Another voice came over the line, breathy, young, broken. "Mommy? Mommy?"

"Madison?" I said into the phone.

The frog voice was back.

"Tell her parents they made a big mistake calling the police. Call off the dogs," said the caller, "or we'll hurt Madison. Permanently. If you back off, she'll stay alive and well, but either way, the Tylers will never see their daughter again."

And then the phone went dead.

"Hello? Hello?"

I jiggled the hook until I got a dial tone, then I slammed the phone down.

"Brenda, get the Call Center."

"What was that? 'They made a big mistake calling the police?" Conklin shouted. "Lindsay, did that little girl sound like Madison?"

"Jesus Christ, I couldn't tell. I don't know."

"What the hell?" Conklin said, hurling a phone book against the wall.

I felt dizzy, physically sick.

Was Madison really fine?

What did it mean that her parents shouldn't have called the police? Had there been a ransom demand or a phone call that we didn't know about?

Everyone in the squad room was looking at me, and Jacobi was standing behind me, literally breathing down my neck, when the radio room called back with the result of the phone trace.

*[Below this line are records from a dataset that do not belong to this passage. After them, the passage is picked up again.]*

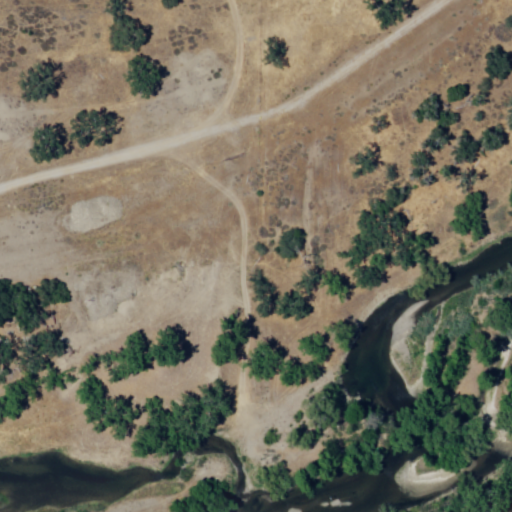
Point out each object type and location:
road: (238, 65)
road: (229, 125)
river: (419, 296)
river: (399, 431)
river: (351, 496)
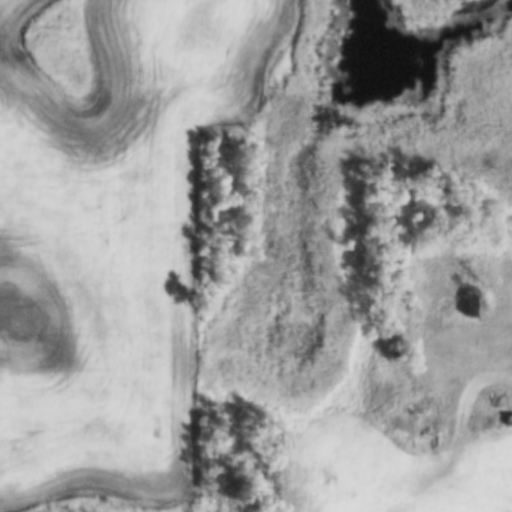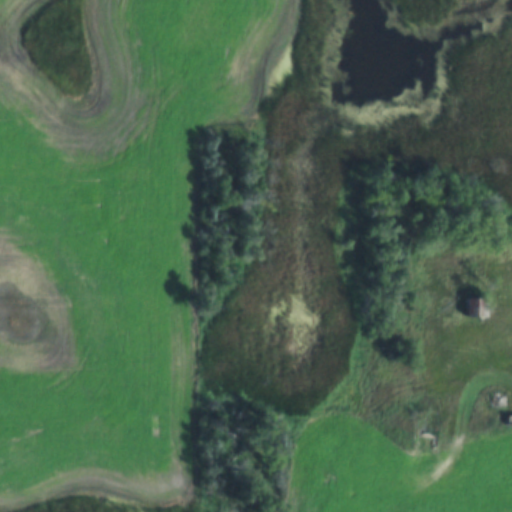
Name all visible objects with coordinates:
building: (470, 307)
building: (493, 399)
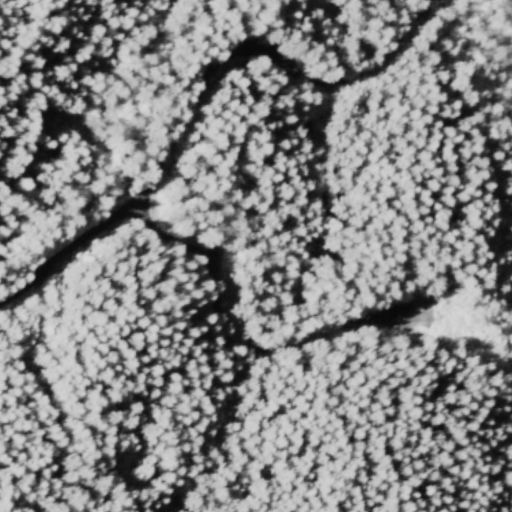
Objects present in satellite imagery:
road: (194, 87)
road: (219, 311)
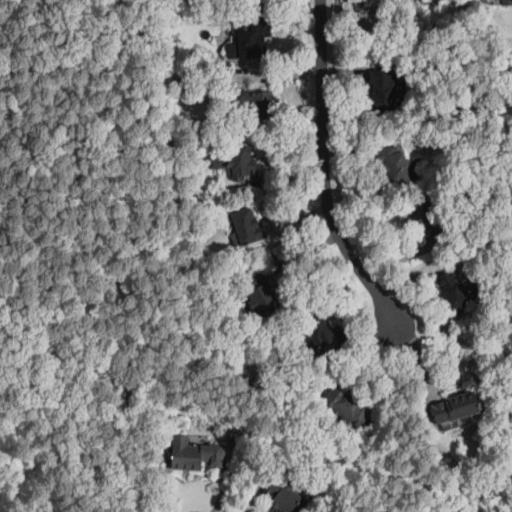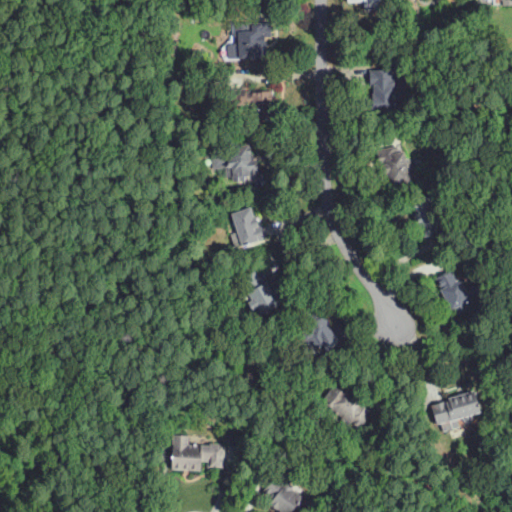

The caller had used a no-name cell phone, and the location couldn't be traced.

"The voice was altered," I told Jacobi. "I'll send the tape to the lab."

"Before you do that, get the parents to listen to it. Maybe we can get a positive ID on the child's voice."

"Could still be a sicko getting his rocks off," Conklin said as Jacobi walked away.

"I hope that's what it is. Because we're not 'calling off the dogs.' Not even close."